List of tasks:
• a. According to the article on poverty and Covid-19, in what year did an effective and inexpensive measles vaccine become widely available?
• b. Decide whether each statement agrees with the article on poverty and Covid-19: (i) The overall mortality rate in South Africa for children under five is 34 per thousand. (ii) A polio vaccine was first developed in 1948. (iii) Most people infected by Corona viruses die.
• c. In the article on poverty and Covid-19, rewrite the passage starting with "Before an effective" and going on through "people every year.", renaming "World Health Organisation" as "WHO".

Excerpt to read:
____________

Covid-19 is not the real enemy

Posted on May 27, 2020


Viruses kill, but so does poverty. And while we have to live with viruses because they are an inherent part of our environment, we do not have to live with poverty. And poverty each year kills more people — especially children — than any virus.

It is also the working class, particularly the low paid, the casual labourers and the unemployed who suffer most. And those malnourished children among the poorest of the poor who manage to survive to their fifth birthdays will often grow up stunted, physically and intellectually, part of a generation of largely wasted human potential.

One of the enduring legacies of apartheid — something the post Covid-19 era must seriously address — is the correlation in South Africa between ethnicity and poverty. While the overall mortality rate here for children under five is 34 per thousand, it is more than 57 for children from the black community.

It is the same the world over in terms of class, not colour. Even before the advent of Covid-19, increasing unemployment and policies of austerity were driving millions more workers into insecurity, debt and the mire of poverty with inadequate, or no, proper health care.

This is not the fault of any virus. They share the planet with us and, given sufficient resources and funding, scientists will develop vaccines that will protect we humans from the sick making, crippling and sometimes lethal effects of these organisms.

But they will not disappear and, where vaccines are not available or used, can — and do — reappear, sometimes in changed, mutated, forms. Classic cases are polio and measles, both highly contagious and transmitted from person to person. And, as with the case of Corona viruses, from SARS to MERS and now Covid-19, most people who are infected by these viruses do not die.

Before an effective and inexpensive measles vaccine became widely available in 1963, there were regular epidemics of this most contagious of diseases which killed an estimated 2.6 million people each year. Once again it was most deadly among the poorest of the poor who, according to the World Health Organisation statistics accounted for 95% of the deaths.

It was a similar case with polio for which a vaccine was first developed in 1955. In South Africa, the most severe outbreak occurred in 1948 of a disease that paralysed or killed some 500,000 people every year.

Now that funding is belatedly pouring into Corona virus research, a vaccine for Covid-19 — and, perhaps like influenza (Flu), its future mutations — will eventually be found. But even worse poverty will remain, causing almost certainly more damage and death than this or any other recent viral outbreak.

And the system that created such mass poverty and joblessness in a world of plenty is not capable of providing answers. These must come from the overwhelming majority of citizens, among whom even the better paid and qualified now face increasing insecurity.

This will require organisation and the labour movement could play a leading role, but only if trade unions apply the democratic principles of the past in order to help build a better future. Those principles were that elected officials, not carrying out their mandates, could be recalled and should be paid no more than the highest paid union member; that union members should organise within their communities and among the unemployed to give support to campaigns and policies that benefit the majority.

The prime lesson that workers should carry actively into the post Covid-19 future should be that poverty and inequality are the enemies — as are those who create conditions that ensure these ills continue.

____________

[Transcribed page contents]
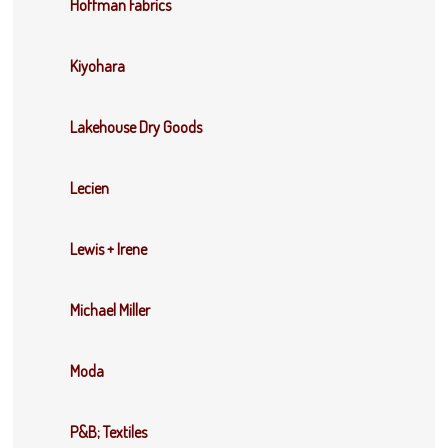
Hoffman Fabrics
Kiyohara
Lakehouse Dry Goods
Lecien
Lewis + Irene
Michael Miller
Moda
P&B; Textiles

____________

Solutions below:
• a. 1963

• b.
(i) Yes: "the overall mortality rate here for children under five is 34 per thousand"
(ii) No: "a vaccine was first developed in 1955"
(iii) No: "most people who are infected by these viruses do not die"

• c.
Before an effective and inexpensive measles vaccine became widely available in 1963, there were regular epidemics of this most contagious of diseases which killed an estimated 2.6 million people each year. Once again it was most deadly among the poorest of the poor who, according to the WHO statistics accounted for 95% of the deaths.

It was a similar case with polio for which a vaccine was first developed in 1955. In South Africa, the most severe outbreak occurred in 1948 of a disease that paralysed or killed some 500,000 people every year.